Apply what you read.
1) Quote the passage on cloud services from "In addition, cloud" up to and including "company cannot afford.".
2) Name every person who is quoted by name in the passage on cloud services.

Text passage.
-=-=-=-=-

The main reason to migrate these services to the cloud is cost. Let’s take email as an example. Implementing a local Exchange server is not only expensive and complicated, it requires a lot of upkeep. Additionally, most cloud services simplify the management and maintenance of the service compared to locally installed versions.

Coor: Most simply put, cloud services allow companies to get out of the IT business. Cloud services allow companies to invest in their business rather than in traditional onsite hardware, software and support services. The savings in these areas alone are significant.

In addition, cloud providers have much larger investments in technology infrastructure, security and redundancy, which can result in direct benefits to the company in higher service levels, guaranteed uptime, 24/7 support, etc., which a single company cannot afford.

Mereyde: Cloud services can greatly enhance collaboration. They can also give employees more chances to telecommute therefore boosting employee morale and happiness.

Olsen: Office 365 is big, but unless your business only uses Microsoft applications, it will have to combine with something else. An example would be an accounting platform like Quickbooks. Unless you go with the cloud versions of those applications, you start to build a disparate system.

This creates a huge problem for those who aren’t savvy. In these cases, virtual desktop infrastructure (VDI) can be very appealing. VDI is great because everything happens in one place and can be centrally managed, protected and backed up.

It is also great for scale because users can be created quickly as well as blocked from access quickly since their desktop is streamed to them rather than local. The downsides are cost and internet dependency.

Scott: Cloud based services are the ultimate off-site backup. Employees can look up or update data from their home or on the road. This means an enormous increase in business agility. It also means that, when upgrading computer hardware, the time to install and configure services is greatly reduced. This goes especially for cloud based software and cloud based storage solutions that sync your data and activity across machines automatically.

Another great aspect of many cloud based services is the pay-for-use model, which allows you pay for how much you use certain services or how many users you give access to it. This means that you hold a huge amount of financial control and can trim fat methodically to really manage your costs.

Should companies have security concerns about cloud computing?

Coor: Companies should always be aware and concerned about security regardless of how and where the computing is done. However, cloud companies invest far more in security than an individual company can afford, so their security tends to be much more comprehensive.

-=-=-=-=-

[Keypoint text descriptions]
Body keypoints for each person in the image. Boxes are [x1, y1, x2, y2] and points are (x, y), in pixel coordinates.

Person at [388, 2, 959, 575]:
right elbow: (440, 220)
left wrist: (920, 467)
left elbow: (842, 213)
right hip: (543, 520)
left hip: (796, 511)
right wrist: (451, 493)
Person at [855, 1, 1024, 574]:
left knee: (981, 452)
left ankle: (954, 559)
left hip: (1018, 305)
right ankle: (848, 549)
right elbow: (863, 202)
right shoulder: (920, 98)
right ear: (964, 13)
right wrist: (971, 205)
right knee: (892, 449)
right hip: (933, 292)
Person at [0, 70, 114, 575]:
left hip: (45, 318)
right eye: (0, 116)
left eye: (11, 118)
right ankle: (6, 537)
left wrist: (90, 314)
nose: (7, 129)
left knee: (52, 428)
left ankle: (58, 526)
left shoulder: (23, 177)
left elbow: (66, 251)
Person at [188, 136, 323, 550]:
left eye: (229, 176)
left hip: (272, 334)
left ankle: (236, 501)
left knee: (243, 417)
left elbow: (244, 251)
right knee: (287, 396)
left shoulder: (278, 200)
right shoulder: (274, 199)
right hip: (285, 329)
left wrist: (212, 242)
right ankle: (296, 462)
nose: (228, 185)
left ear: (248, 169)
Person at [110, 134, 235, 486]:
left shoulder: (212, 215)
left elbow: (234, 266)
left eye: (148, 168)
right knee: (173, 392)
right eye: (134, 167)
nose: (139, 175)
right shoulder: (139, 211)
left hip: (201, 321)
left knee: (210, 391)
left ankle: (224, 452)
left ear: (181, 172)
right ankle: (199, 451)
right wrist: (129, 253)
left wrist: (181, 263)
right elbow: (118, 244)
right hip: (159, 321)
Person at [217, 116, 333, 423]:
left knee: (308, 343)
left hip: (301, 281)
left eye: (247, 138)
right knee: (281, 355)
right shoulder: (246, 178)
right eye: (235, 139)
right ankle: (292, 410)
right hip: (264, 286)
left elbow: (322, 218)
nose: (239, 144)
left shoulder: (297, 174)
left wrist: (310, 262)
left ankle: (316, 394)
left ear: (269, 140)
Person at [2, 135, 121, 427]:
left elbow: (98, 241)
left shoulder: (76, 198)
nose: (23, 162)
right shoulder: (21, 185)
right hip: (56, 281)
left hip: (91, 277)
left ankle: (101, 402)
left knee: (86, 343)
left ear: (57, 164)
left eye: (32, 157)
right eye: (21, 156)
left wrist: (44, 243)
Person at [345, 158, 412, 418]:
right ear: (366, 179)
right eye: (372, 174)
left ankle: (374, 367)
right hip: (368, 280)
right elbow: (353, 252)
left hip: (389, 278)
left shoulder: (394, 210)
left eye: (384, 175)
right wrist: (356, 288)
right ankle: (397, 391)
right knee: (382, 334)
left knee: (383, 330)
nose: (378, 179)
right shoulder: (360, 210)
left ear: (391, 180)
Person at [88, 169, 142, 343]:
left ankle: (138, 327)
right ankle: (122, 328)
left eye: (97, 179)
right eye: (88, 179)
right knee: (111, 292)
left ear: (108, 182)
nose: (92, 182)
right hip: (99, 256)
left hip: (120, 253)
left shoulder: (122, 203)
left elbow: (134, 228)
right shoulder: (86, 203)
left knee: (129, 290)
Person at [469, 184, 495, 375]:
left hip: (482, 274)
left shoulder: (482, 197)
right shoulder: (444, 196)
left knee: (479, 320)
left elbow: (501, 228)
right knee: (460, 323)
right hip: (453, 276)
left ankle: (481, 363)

-=-=-=-=-

Answers to the exercise.
1)
In addition, cloud providers have much larger investments in technology infrastructure, security and redundancy, which can result in direct benefits to the company in higher service levels, guaranteed uptime, 24/7 support, etc., which a single company cannot afford.

2)
Coor
Mereyde
Olsen
Scott